Stored items
----

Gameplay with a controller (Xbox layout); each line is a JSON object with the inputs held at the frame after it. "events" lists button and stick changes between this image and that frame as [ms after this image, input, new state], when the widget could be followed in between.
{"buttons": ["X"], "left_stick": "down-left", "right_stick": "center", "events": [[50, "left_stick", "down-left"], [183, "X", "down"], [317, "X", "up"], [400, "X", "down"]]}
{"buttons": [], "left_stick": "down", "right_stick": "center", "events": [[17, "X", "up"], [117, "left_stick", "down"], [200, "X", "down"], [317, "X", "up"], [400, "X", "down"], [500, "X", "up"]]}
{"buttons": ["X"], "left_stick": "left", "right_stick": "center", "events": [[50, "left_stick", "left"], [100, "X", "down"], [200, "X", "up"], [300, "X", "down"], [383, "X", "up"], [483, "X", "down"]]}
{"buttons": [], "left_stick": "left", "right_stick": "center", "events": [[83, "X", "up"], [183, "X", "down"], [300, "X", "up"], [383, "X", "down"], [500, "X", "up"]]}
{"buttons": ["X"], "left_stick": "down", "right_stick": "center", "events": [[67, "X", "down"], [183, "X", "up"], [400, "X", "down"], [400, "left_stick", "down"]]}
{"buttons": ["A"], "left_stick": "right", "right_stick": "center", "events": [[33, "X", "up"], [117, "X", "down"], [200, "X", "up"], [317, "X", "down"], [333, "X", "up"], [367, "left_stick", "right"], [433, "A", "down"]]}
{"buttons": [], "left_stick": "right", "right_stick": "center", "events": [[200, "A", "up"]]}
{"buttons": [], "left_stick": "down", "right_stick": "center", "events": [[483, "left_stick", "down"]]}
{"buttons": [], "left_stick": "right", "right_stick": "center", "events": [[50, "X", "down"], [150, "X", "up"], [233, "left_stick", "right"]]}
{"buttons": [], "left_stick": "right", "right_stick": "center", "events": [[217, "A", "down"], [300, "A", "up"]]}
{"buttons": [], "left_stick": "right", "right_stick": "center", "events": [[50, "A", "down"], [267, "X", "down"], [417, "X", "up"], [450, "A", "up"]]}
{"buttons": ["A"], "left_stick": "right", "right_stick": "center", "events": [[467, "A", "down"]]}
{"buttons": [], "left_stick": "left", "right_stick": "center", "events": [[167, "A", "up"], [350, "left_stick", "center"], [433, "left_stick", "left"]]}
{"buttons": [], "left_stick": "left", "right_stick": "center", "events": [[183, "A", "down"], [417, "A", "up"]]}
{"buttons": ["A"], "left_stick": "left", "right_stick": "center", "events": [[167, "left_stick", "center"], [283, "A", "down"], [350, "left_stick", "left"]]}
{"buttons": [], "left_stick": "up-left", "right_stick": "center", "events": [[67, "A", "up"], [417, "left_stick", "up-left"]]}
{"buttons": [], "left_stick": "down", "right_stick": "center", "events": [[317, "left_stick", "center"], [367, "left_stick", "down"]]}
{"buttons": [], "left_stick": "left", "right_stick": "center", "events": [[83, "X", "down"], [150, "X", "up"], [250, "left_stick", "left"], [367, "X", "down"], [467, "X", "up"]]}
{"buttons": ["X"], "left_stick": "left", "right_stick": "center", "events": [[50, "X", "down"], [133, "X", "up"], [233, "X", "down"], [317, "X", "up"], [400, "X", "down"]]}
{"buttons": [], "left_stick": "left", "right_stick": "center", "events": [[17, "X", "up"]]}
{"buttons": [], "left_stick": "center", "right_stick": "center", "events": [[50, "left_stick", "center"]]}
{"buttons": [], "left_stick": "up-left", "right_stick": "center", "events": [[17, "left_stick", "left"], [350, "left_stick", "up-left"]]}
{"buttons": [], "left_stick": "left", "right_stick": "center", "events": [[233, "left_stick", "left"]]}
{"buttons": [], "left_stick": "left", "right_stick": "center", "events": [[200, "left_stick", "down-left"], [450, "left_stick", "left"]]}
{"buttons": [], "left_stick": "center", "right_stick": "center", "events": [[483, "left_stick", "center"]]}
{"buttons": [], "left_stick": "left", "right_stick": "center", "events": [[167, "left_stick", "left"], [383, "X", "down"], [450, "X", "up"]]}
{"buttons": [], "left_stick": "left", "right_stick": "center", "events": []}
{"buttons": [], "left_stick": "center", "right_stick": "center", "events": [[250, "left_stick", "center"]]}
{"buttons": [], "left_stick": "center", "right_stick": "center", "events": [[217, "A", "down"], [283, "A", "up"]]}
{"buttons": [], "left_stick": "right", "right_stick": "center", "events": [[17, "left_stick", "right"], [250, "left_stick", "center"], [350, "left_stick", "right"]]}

----

DESCRIPTION OF THE TASK
Return the data exactly, every line included.

TASK OUTPUT
Gameplay with a controller (Xbox layout); each line is a JSON object with the inputs held at the frame after it. "events" lists button and stick changes between this image and that frame as [ms after this image, input, new state], when the widget could be followed in between.
{"buttons": ["X"], "left_stick": "down-left", "right_stick": "center", "events": [[50, "left_stick", "down-left"], [183, "X", "down"], [317, "X", "up"], [400, "X", "down"]]}
{"buttons": [], "left_stick": "down", "right_stick": "center", "events": [[17, "X", "up"], [117, "left_stick", "down"], [200, "X", "down"], [317, "X", "up"], [400, "X", "down"], [500, "X", "up"]]}
{"buttons": ["X"], "left_stick": "left", "right_stick": "center", "events": [[50, "left_stick", "left"], [100, "X", "down"], [200, "X", "up"], [300, "X", "down"], [383, "X", "up"], [483, "X", "down"]]}
{"buttons": [], "left_stick": "left", "right_stick": "center", "events": [[83, "X", "up"], [183, "X", "down"], [300, "X", "up"], [383, "X", "down"], [500, "X", "up"]]}
{"buttons": ["X"], "left_stick": "down", "right_stick": "center", "events": [[67, "X", "down"], [183, "X", "up"], [400, "X", "down"], [400, "left_stick", "down"]]}
{"buttons": ["A"], "left_stick": "right", "right_stick": "center", "events": [[33, "X", "up"], [117, "X", "down"], [200, "X", "up"], [317, "X", "down"], [333, "X", "up"], [367, "left_stick", "right"], [433, "A", "down"]]}
{"buttons": [], "left_stick": "right", "right_stick": "center", "events": [[200, "A", "up"]]}
{"buttons": [], "left_stick": "down", "right_stick": "center", "events": [[483, "left_stick", "down"]]}
{"buttons": [], "left_stick": "right", "right_stick": "center", "events": [[50, "X", "down"], [150, "X", "up"], [233, "left_stick", "right"]]}
{"buttons": [], "left_stick": "right", "right_stick": "center", "events": [[217, "A", "down"], [300, "A", "up"]]}
{"buttons": [], "left_stick": "right", "right_stick": "center", "events": [[50, "A", "down"], [267, "X", "down"], [417, "X", "up"], [450, "A", "up"]]}
{"buttons": ["A"], "left_stick": "right", "right_stick": "center", "events": [[467, "A", "down"]]}
{"buttons": [], "left_stick": "left", "right_stick": "center", "events": [[167, "A", "up"], [350, "left_stick", "center"], [433, "left_stick", "left"]]}
{"buttons": [], "left_stick": "left", "right_stick": "center", "events": [[183, "A", "down"], [417, "A", "up"]]}
{"buttons": ["A"], "left_stick": "left", "right_stick": "center", "events": [[167, "left_stick", "center"], [283, "A", "down"], [350, "left_stick", "left"]]}
{"buttons": [], "left_stick": "up-left", "right_stick": "center", "events": [[67, "A", "up"], [417, "left_stick", "up-left"]]}
{"buttons": [], "left_stick": "down", "right_stick": "center", "events": [[317, "left_stick", "center"], [367, "left_stick", "down"]]}
{"buttons": [], "left_stick": "left", "right_stick": "center", "events": [[83, "X", "down"], [150, "X", "up"], [250, "left_stick", "left"], [367, "X", "down"], [467, "X", "up"]]}
{"buttons": ["X"], "left_stick": "left", "right_stick": "center", "events": [[50, "X", "down"], [133, "X", "up"], [233, "X", "down"], [317, "X", "up"], [400, "X", "down"]]}
{"buttons": [], "left_stick": "left", "right_stick": "center", "events": [[17, "X", "up"]]}
{"buttons": [], "left_stick": "center", "right_stick": "center", "events": [[50, "left_stick", "center"]]}
{"buttons": [], "left_stick": "up-left", "right_stick": "center", "events": [[17, "left_stick", "left"], [350, "left_stick", "up-left"]]}
{"buttons": [], "left_stick": "left", "right_stick": "center", "events": [[233, "left_stick", "left"]]}
{"buttons": [], "left_stick": "left", "right_stick": "center", "events": [[200, "left_stick", "down-left"], [450, "left_stick", "left"]]}
{"buttons": [], "left_stick": "center", "right_stick": "center", "events": [[483, "left_stick", "center"]]}
{"buttons": [], "left_stick": "left", "right_stick": "center", "events": [[167, "left_stick", "left"], [383, "X", "down"], [450, "X", "up"]]}
{"buttons": [], "left_stick": "left", "right_stick": "center", "events": []}
{"buttons": [], "left_stick": "center", "right_stick": "center", "events": [[250, "left_stick", "center"]]}
{"buttons": [], "left_stick": "center", "right_stick": "center", "events": [[217, "A", "down"], [283, "A", "up"]]}
{"buttons": [], "left_stick": "right", "right_stick": "center", "events": [[17, "left_stick", "right"], [250, "left_stick", "center"], [350, "left_stick", "right"]]}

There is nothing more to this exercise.